^*^%$$$!!! Referrer Spam Spiders!

I'm really starting to get annoyed with all the spiders I am getting through my site, simply so that they can put referrers in my web logs.

It wouldn't be such a big deal, considering it's very easy for me to pick out which referrers are real and which aren't pretty fast. The issue comes from the fact that they are badly written, so spider my links badly, and send URL requests that send me about 10-15 error message emails a day!

They all use a Internet Explorer User Agent, so I can't stop them all that way, I've tried banning people by IP, but they change that often it't almost not worth it.

I'm half considering puting some sort of CAPTCHA on my site just to kill these bots… but that would stop every other good bot too (i.e.
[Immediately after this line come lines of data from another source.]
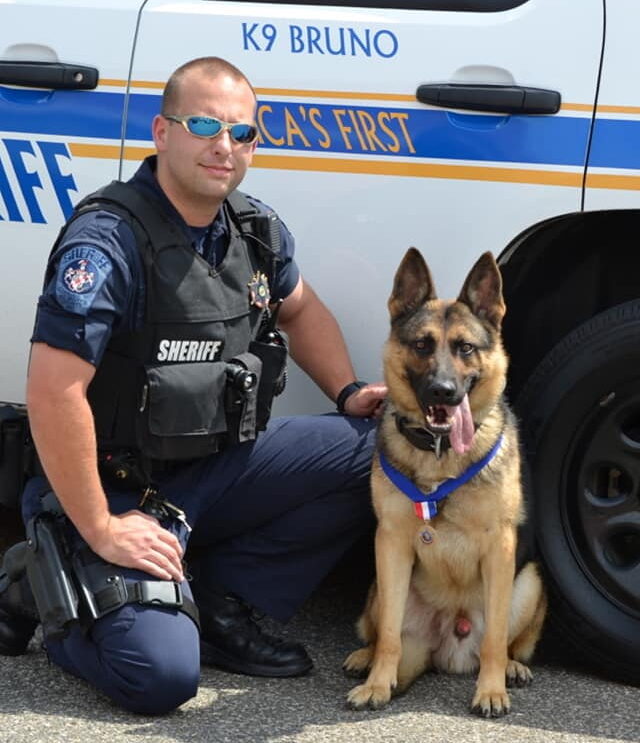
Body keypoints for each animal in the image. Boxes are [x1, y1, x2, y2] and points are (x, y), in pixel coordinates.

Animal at [344, 251, 544, 720]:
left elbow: (494, 641)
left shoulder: (500, 547)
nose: (443, 391)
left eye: (465, 348)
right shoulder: (391, 543)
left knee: (506, 641)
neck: (439, 454)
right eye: (422, 345)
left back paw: (510, 668)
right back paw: (368, 662)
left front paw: (490, 690)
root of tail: (447, 648)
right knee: (381, 632)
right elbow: (389, 637)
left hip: (528, 582)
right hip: (381, 584)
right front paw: (377, 683)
Google).

Any thoughts anyone?

Btw – sorry about the lack of posts, I'm currently in the process of rewriting CT using a new OO framework idea I've been toying around with, but more on that later…

Leave a Comment

Comments

  • Mark | December 17, 2004

    Thanks for that!

    I’m not on Apache, so .htaccess isn’t an option. But I’ve written some code that look for a bad referrer and pushes it out to
    http://www.compoundtheory.com/banned.html

    It should do the trick quite nicely I think.

  • Matthew Bourke | January 24, 2005

    what about ya get a list of good bots IP’s and do a simple
    if ip in good bots list ignore
    if not captcha

  • Kevin | March 30, 2006

    Use the CAPTCHA, but allow the good spiders.
    Basically:
    if(capthchaisgood)or(spider in [good spiders])
    allow the crawl
    else
    bye-bye